Difference Quotient Problem.

A carpenter is constructing a large cubical storage shed. The volume of the shed is given by V(x) = x^2[(16-x^2)/4x], where x is the side length, in meteres.

a) Simplify the expression for the volume of the shed.

**I had no clue how to simplify it, but the answer is V(x)=4x-1/4x^3**

b) Determine the average rate of change of the volume of the shed when the side lengths are between 1.5m and 3m.

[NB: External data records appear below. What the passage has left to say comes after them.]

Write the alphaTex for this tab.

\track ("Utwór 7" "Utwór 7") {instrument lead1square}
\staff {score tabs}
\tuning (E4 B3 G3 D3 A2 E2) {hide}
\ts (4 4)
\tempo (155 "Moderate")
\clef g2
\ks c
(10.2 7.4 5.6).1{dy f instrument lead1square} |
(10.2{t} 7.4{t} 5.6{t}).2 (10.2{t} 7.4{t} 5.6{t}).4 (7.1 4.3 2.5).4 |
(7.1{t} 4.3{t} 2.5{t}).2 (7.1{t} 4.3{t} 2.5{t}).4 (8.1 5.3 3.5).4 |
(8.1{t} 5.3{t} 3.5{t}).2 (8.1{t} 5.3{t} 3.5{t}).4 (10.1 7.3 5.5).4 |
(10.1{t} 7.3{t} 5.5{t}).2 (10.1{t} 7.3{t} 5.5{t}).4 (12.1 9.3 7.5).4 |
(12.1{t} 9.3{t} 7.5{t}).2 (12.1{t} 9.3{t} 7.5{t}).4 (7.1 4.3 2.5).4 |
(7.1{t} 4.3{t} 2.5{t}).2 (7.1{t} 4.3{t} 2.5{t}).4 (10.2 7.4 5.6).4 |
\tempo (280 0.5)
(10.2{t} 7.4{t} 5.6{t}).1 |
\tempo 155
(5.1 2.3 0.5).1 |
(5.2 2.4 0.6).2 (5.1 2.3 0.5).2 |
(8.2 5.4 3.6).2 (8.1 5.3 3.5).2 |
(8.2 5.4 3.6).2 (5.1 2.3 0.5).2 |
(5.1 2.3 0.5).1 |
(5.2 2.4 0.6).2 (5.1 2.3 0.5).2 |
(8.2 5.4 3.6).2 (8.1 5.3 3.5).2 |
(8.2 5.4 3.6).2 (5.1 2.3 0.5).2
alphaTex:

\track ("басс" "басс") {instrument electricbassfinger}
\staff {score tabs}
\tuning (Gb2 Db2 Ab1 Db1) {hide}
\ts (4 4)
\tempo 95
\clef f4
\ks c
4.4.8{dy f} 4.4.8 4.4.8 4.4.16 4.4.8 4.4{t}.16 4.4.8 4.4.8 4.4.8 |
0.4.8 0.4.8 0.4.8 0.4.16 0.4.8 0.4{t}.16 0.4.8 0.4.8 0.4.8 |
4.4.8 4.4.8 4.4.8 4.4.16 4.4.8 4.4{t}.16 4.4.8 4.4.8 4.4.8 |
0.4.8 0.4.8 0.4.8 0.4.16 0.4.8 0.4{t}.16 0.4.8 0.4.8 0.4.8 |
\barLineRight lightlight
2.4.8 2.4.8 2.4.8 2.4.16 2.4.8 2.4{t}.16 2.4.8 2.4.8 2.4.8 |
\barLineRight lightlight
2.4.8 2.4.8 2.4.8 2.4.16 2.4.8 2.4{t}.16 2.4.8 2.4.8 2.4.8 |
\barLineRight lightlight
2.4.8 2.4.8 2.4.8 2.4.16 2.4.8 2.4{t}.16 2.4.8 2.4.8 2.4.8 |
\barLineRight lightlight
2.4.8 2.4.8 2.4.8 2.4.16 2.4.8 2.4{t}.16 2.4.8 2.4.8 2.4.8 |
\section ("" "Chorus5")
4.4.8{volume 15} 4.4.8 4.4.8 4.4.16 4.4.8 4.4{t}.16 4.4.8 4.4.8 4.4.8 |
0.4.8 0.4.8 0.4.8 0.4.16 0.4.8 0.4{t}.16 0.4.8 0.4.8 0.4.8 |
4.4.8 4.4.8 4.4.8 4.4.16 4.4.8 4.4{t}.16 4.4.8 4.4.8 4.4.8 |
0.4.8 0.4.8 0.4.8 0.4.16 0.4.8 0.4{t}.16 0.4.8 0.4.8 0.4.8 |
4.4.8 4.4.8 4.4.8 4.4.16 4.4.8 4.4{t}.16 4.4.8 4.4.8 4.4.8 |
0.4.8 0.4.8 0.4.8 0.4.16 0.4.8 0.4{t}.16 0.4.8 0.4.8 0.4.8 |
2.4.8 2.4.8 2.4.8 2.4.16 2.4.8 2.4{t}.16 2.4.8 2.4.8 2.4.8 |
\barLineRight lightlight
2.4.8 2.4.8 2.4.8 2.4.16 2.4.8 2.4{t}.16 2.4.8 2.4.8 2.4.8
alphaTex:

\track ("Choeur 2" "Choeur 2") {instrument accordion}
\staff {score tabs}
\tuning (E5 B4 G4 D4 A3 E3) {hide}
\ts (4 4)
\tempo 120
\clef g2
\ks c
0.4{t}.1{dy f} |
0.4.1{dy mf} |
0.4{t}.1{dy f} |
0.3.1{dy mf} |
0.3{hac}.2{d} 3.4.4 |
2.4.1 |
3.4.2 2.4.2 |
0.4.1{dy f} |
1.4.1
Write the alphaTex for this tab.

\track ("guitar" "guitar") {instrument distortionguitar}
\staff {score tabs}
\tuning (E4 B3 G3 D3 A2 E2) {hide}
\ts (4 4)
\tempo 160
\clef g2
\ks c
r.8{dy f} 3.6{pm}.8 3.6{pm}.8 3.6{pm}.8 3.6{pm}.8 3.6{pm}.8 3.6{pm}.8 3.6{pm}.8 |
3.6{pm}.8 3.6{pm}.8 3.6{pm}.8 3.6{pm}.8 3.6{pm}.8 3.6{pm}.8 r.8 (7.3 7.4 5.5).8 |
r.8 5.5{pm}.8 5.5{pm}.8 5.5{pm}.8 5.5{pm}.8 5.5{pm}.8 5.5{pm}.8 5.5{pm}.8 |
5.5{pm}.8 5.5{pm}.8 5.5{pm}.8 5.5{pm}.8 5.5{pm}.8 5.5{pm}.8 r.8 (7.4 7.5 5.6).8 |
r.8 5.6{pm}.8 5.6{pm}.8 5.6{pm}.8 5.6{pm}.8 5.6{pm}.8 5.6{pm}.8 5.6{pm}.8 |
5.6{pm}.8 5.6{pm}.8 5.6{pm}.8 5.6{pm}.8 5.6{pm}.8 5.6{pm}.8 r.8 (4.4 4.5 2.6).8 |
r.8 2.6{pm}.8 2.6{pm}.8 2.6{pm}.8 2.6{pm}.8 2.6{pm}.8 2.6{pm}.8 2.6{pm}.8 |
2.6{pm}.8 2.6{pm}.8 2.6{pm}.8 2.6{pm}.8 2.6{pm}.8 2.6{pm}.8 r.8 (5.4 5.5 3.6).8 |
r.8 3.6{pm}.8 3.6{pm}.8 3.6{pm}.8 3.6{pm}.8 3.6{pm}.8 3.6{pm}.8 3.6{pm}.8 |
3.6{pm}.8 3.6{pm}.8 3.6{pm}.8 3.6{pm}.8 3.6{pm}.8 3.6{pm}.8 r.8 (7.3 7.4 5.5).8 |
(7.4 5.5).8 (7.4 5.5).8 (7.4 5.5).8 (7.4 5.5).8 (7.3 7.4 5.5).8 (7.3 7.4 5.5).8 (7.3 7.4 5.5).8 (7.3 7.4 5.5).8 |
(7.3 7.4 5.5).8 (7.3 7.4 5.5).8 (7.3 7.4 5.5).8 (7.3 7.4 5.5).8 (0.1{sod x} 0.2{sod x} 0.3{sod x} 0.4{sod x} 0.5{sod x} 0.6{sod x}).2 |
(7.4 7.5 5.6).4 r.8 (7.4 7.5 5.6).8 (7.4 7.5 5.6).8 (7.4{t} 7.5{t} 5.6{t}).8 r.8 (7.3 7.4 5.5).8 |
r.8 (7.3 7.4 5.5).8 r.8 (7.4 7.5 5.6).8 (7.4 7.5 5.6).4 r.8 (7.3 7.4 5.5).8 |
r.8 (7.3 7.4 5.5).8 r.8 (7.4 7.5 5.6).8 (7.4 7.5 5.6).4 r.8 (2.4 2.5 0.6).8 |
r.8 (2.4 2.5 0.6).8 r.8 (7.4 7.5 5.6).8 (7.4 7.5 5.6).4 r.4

**Am I supposed to use the difference quotient to find average rate of change? I assumed so, so this is my work which ended up being wrong:**

V(x)=4x-1/4x^3

delta y/delta x= [f(x+h)-f(x)]/h

=[[4(x+h)-1/4(x+h)^3]-[4(x)-1/4(x)^3]]/h *is that what i was supposed to do..? so skipping a few steps I got:

=-1/4x^3 - 3/4x^2h - 3/4xh^2 - 1/4h^3 +4x +4h *skipping a few more steps:

=-3/4x^2 - 3/4xh - 1/4h^2 + 4

So I know to sub in 1.5 for h, since 1.5m is the interval between the two points (1.5 and 3). But what would I sub in for x? I chose to sub in 1.5 for it also.. can someone explain why if thats right?

So when I subbed those numbers in I get -7.75.. the answer is 0.0625m^3/m

c) Determine the instantaneous rate of change of the colume of the shed when the side length is 3m.

**Would I just sub in 3 for x and 0.000001 (a number really close to 0) for h, since the instantaneous interval is 0? Answer is -2.75m^3/m**

I'm having a bit of trouble doing difference quotient stuff =/